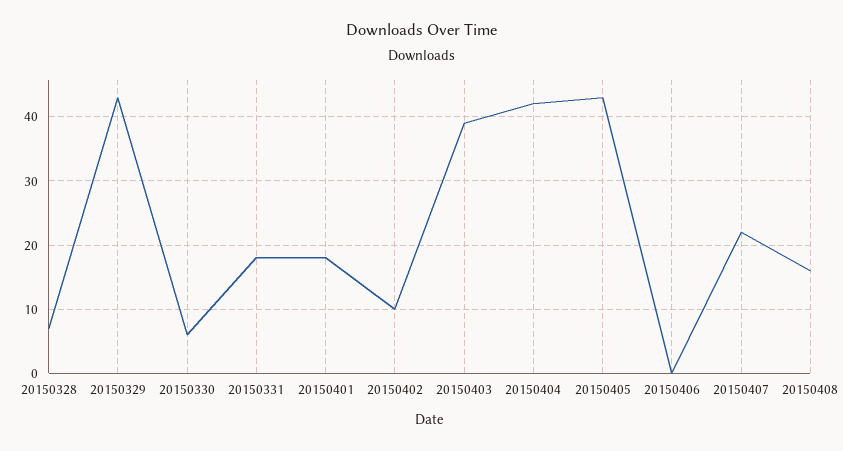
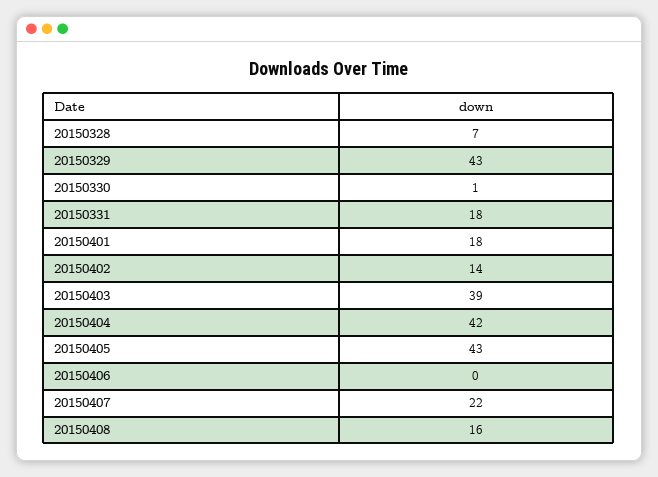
  {
    "20150328": 7,
    "20150329": 43,
-   "20150330": 6,
+   "20150330": 1,
    "20150331": 18,
    "20150401": 18,
-   "20150402": 10,
+   "20150402": 14,
    "20150403": 39,
    "20150404": 42,
    "20150405": 43,
    "20150406": 0,
    "20150407": 22,
    "20150408": 16
  }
※
■ **What you have to do**:
Transcribe the listing exactly, skipping pictures.

■ **Result for this exercise**:
  {
    "20150328": 7,
    "20150329": 43,
-   "20150330": 6,
+   "20150330": 1,
    "20150331": 18,
    "20150401": 18,
-   "20150402": 10,
+   "20150402": 14,
    "20150403": 39,
    "20150404": 42,
    "20150405": 43,
    "20150406": 0,
    "20150407": 22,
    "20150408": 16
  }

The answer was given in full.